Iran has been one of the rare countries where the #MeToo movement was not a success. The regressive policies and thought process in the country regarding women rights played a huge role in the low response for the movement.

However, the situation seems to be changing now as #MeTooIran took over Twitter when several women came forward and shared their stories of sexual assault by a well-known musician Mohsen Namjoo. The singer has been accused of raping women. 

Some women have also accused Keyvan Emamverdi, a former bookshop owner who studied archaeology, of sexually assaulting women.

Some of the women have said the accused raped them after making them unconscious by spiking their drinks.

Numerous allegations poured in from various twitter accounts, with some of them wanting to remain anonymous. A lot of anonymous offline reports have also been reported.

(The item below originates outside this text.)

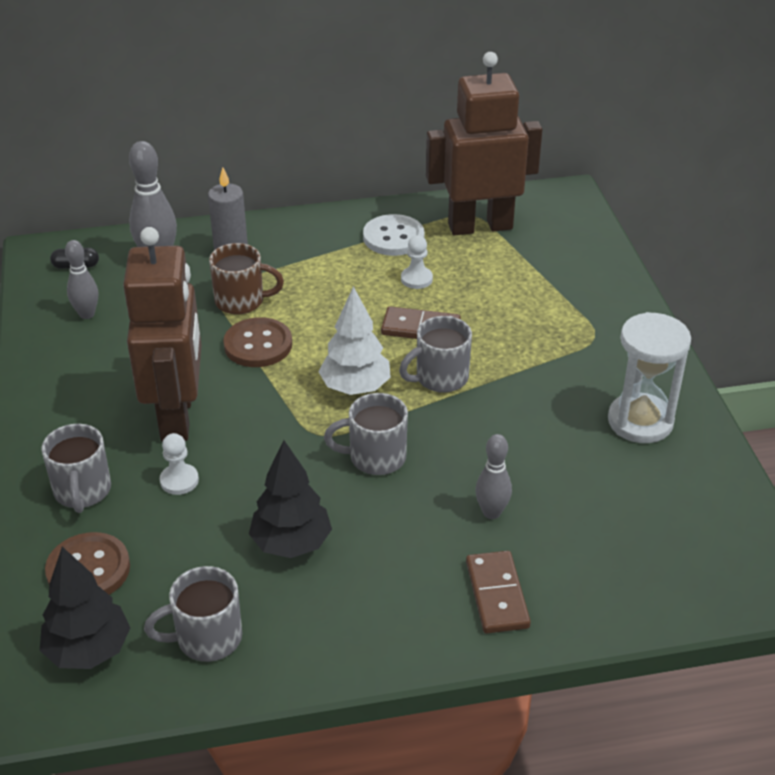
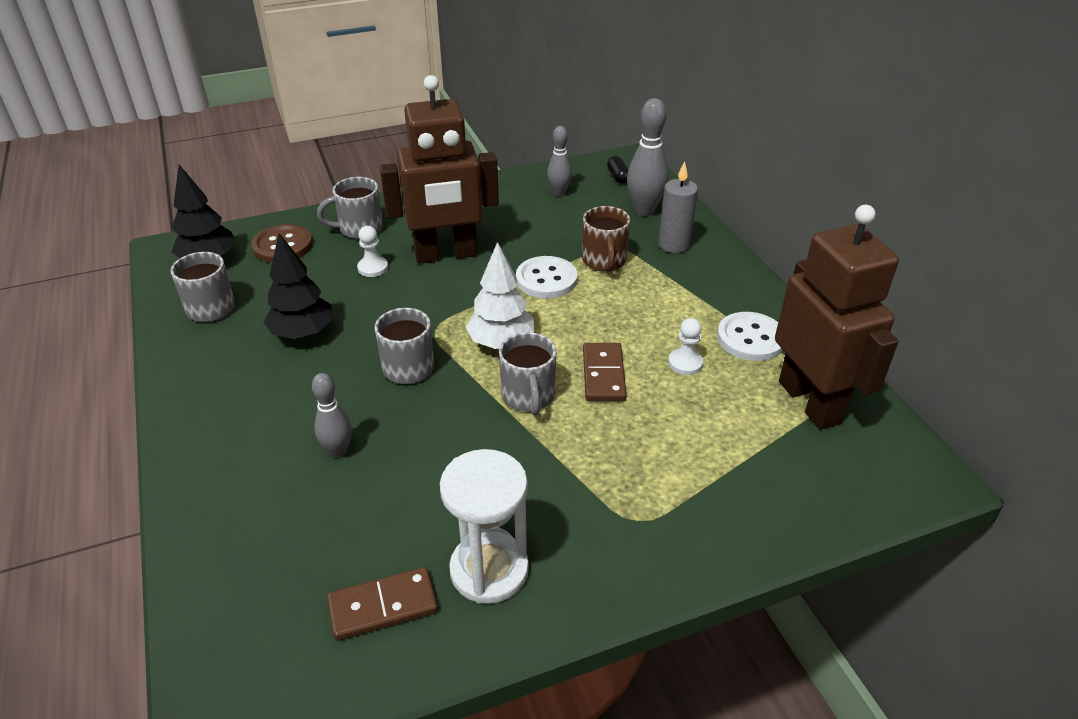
camera: 80 degrees right, 0 degrees up
(258, 345) = (546, 279): brown button -> white button
(440, 378) = (528, 396): grey mug -> grey mug turned 150 degrees counterclockwise
(496, 595) = (232, 463): brown domino -> brown domino (383, 606)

A lot of victims have also said that they were still young, and some were minor, when the assaults happened.

The police have called on the accusers to file a complaint against the alleged, and have also given them the option of staying anonymous, if they wish to. The police have also assured that the women will not be charged for drinking alcohol or having extramarital affairs, both of which are illegal in Iran.

The women have also held society as responsible for these assaults as they feel the society and families of the victims have helped cover-up the assaults by thinking of "family honour" first.

Some sociologists have appreciated the movement and have urged them to come forward and use disclosure as a weapon to obtain justice, as Iran lacks the judicial structure to systematically prosecute rapes, said said Azar Tashakor, a sociologist.

Iranian women have supported others who have come ahead to take this step, and some have expressed that this movement should have started much earlier. However, some have also expressed concern over fake reporting of cases for the purpose of revenge or bad-mouthing.

One of Iran's vice presidents on Friday praised women for speaking out and called on the judiciary to "confront" sex offenders.